Goossens-Laan Catharina A, Leliveld Anna M, Verhoeven Rob H A, Kil Paul J M, de Bock Geertruida H, Hulshof Maarten C C M, de Jong Igle J, Coebergh Jan Willem W
Department of Urology, University Medical Centre Utrecht, Utrecht, The Netherlands.
Int J Cancer. 2014 Aug 15;135(4):905-12. doi: 10.1002/ijc.28716. Epub 2014 Jan 25.
Our study assessed whether rising age, socioeconomic status (SES) and the presence of serious comorbidity affected treatment choice and survival in a population-based series of patients with muscle-invasive bladder cancer (MIBC) in The Netherlands. Therefore, a consecutive series was studied, including all patients diagnosed with MIBC between 1995 and 2009 in the Eindhoven Cancer Registry, preceding centralization of cystectomy. The independent effects of age, SES and serious comorbidity on therapy choice and their effects on overall survival were estimated by multivariate logistic regression and multivariate Cox proportional hazard analyses, respectively. Out of the 2,445 patients, 38% were aged ≥ 75 years at diagnosis and 63% had at least one serious comorbid condition. Higher age and serious comorbidity were independent predictors for abstaining from cystectomy, where SES was not (61-74 vs. ≤ 60: odds ratio [OR], 0.8; 95% confidence interval [CI], 0.6-1.0; ≥ 75 vs. ≤ 60: OR, 0.1; 95% CI,0.1-0.2; one comorbid condition vs. none: OR, 0.7; 95% CI, 0.5-0.9; two vs. none: OR, 0.6; 95% CI, 0.5-0.8). Patients undergoing cystectomy, external beam radiotherapy or interstitial radiotherapy survived longer independent of age, SES and serious comorbidity (hazard ratio [HR]: 0.4; 95% CI: 0.4-0.5; HR: 0.8; 95% CI: 0.7-0.9; HR: 0.4; 95% CI: 0.3-0.5, respectively). Consequently, preceding centralization of cystectomy, higher age and serious comorbidity were independent predictors for abstaining from cystectomy owing to an expected high rate of short-term medical problems. As cystectomy is associated with a better survival, independently of age, SES and serious comorbidity, it can be questioned whether cystectomy has been underutilised in elderly and in patients with serious comorbidity. Centralization might be a solution for this suggested underutilisation.

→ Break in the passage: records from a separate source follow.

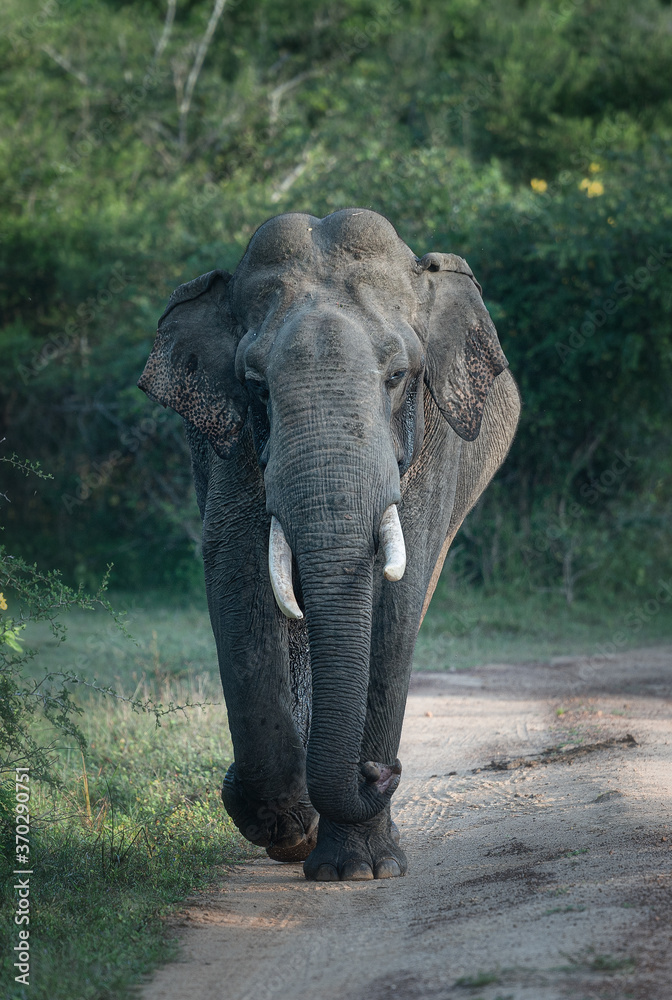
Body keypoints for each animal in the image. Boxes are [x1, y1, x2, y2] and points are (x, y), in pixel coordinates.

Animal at [138, 207, 520, 881]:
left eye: (398, 377)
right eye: (256, 386)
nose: (381, 772)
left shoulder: (432, 440)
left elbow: (398, 595)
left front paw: (361, 870)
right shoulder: (234, 445)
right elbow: (237, 572)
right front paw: (286, 827)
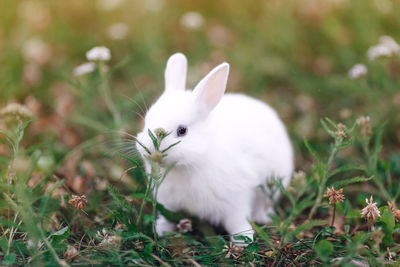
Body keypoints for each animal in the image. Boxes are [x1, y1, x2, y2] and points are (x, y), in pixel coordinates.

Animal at [136, 52, 296, 245]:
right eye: (146, 122)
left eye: (182, 130)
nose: (151, 151)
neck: (191, 163)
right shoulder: (168, 202)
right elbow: (168, 216)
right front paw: (162, 230)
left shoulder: (235, 199)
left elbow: (237, 221)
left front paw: (243, 240)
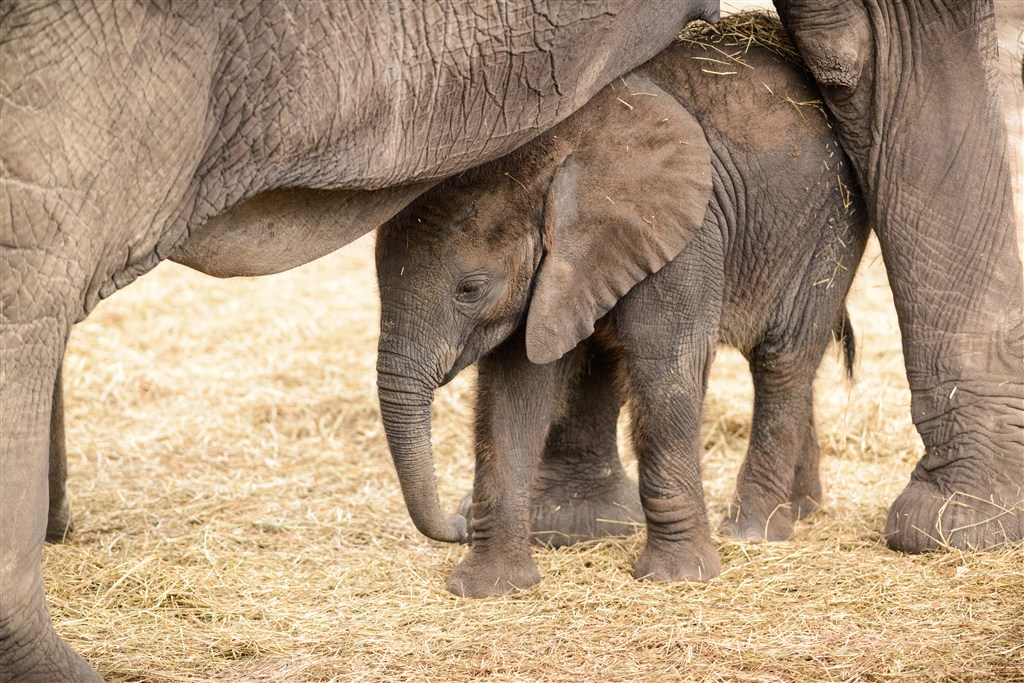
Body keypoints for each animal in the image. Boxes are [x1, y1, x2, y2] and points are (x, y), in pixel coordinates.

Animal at [372, 22, 868, 598]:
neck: (558, 156)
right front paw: (489, 588)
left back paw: (754, 531)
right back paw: (804, 511)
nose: (458, 521)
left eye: (469, 290)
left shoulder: (684, 233)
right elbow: (514, 390)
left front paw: (678, 578)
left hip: (828, 230)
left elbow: (664, 369)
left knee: (782, 359)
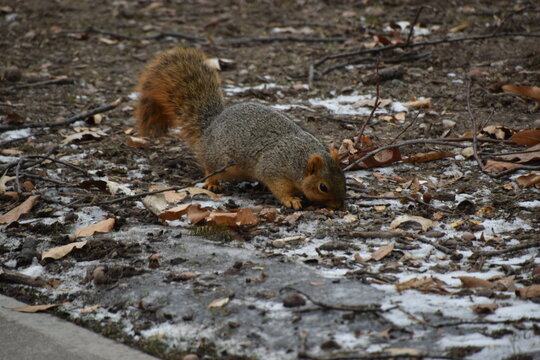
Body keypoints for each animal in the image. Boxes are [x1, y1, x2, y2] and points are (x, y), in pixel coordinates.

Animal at [135, 48, 346, 211]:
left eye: (344, 179)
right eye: (323, 187)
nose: (338, 206)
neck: (299, 160)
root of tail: (210, 126)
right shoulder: (274, 169)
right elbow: (280, 189)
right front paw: (292, 200)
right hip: (221, 161)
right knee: (209, 167)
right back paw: (212, 183)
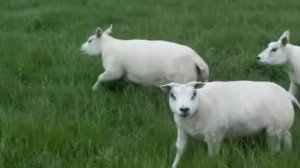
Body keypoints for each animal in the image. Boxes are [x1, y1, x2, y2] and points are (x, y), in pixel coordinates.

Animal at [81, 24, 210, 90]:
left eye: (90, 40)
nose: (81, 48)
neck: (106, 46)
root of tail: (197, 60)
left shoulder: (114, 71)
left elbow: (100, 78)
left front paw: (94, 89)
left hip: (184, 82)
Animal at [161, 80, 296, 167]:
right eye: (172, 95)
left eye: (194, 94)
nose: (184, 109)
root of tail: (287, 94)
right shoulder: (182, 130)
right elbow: (180, 150)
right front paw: (174, 165)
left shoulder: (214, 136)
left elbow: (212, 156)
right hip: (282, 126)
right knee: (288, 137)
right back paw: (288, 154)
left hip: (275, 129)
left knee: (275, 148)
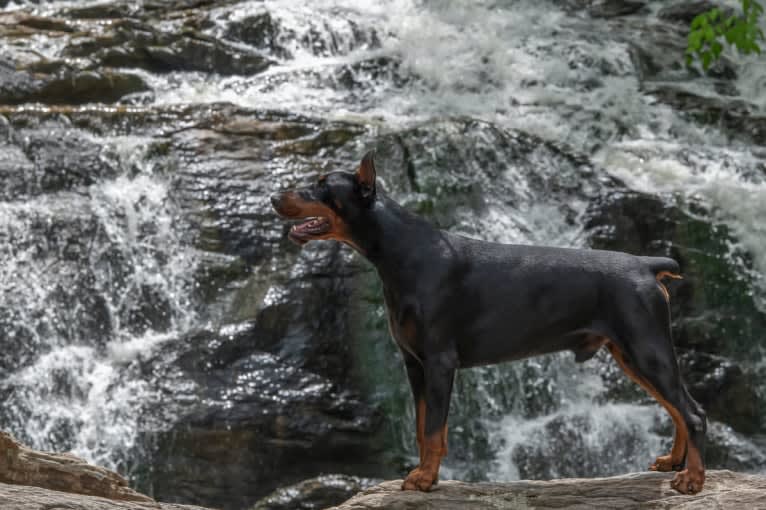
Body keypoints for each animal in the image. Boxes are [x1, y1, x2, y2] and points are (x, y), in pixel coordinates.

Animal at [272, 151, 712, 494]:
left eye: (321, 186)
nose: (275, 197)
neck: (403, 251)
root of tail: (645, 265)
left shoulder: (439, 361)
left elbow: (433, 428)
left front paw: (425, 479)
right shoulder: (414, 363)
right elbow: (421, 425)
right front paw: (423, 473)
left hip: (646, 347)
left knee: (692, 413)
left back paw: (692, 480)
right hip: (630, 353)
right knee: (678, 409)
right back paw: (673, 462)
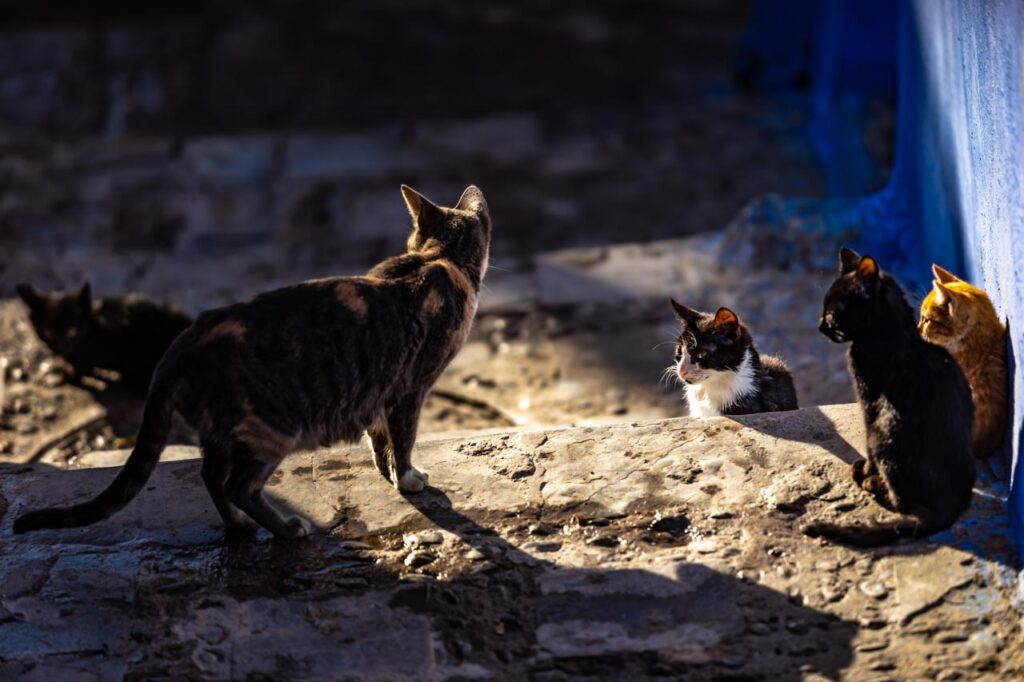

我们的研究评估了年龄增长、社会经济地位(SES)以及严重合并症的存在是否会影响荷兰一系列以人群为基础的肌层浸润性膀胱癌(MIBC)患者的治疗选择和生存率。因此,我们对一个连续系列进行了研究,包括1995年至2009年在埃因霍温癌症登记处诊断为MIBC的所有患者,这些患者在膀胱切除术集中化之前。年龄、SES和严重合并症对治疗选择的独立影响及其对总生存率的影响分别通过多变量逻辑回归和多变量Cox比例风险分析进行估计。在2445名患者中,38%在诊断时年龄≥75岁,63%至少有一种严重合并症。年龄较大和严重合并症是放弃膀胱切除术的独立预测因素,而SES不是(61 - 74岁与≤60岁:比值比[OR],0.8;95%置信区间[CI],0.6 - 1.0;≥75岁与≤60岁:OR,0.1;95% CI,0.1 - 0.2;有一种合并症与无合并症:OR,0.7;95% CI,0.5 - 0.9;有两种合并症与无合并症:OR,0.6;95% CI,0.5 - 0.8)。接受膀胱切除术、体外放疗或组织间放疗的患者,无论年龄、SES和严重合并症如何,生存期都更长(风险比[HR]:0.4;95% CI:0.4 - 0.5;HR:0.8;95% CI:0.7 - 0.9;HR:0.4;95% CI:0.3 - 0.5,分别)。因此,在膀胱切除术集中化之前,由于预期短期医疗问题发生率较高,年龄较大和严重合并症是放弃膀胱切除术的独立预测因素。由于膀胱切除术与更好的生存率相关,与年龄、SES和严重合并症无关,因此可以质疑膀胱切除术在老年人和严重合并症患者中是否未得到充分利用。集中化可能是解决这种所谓未充分利用问题的一个办法。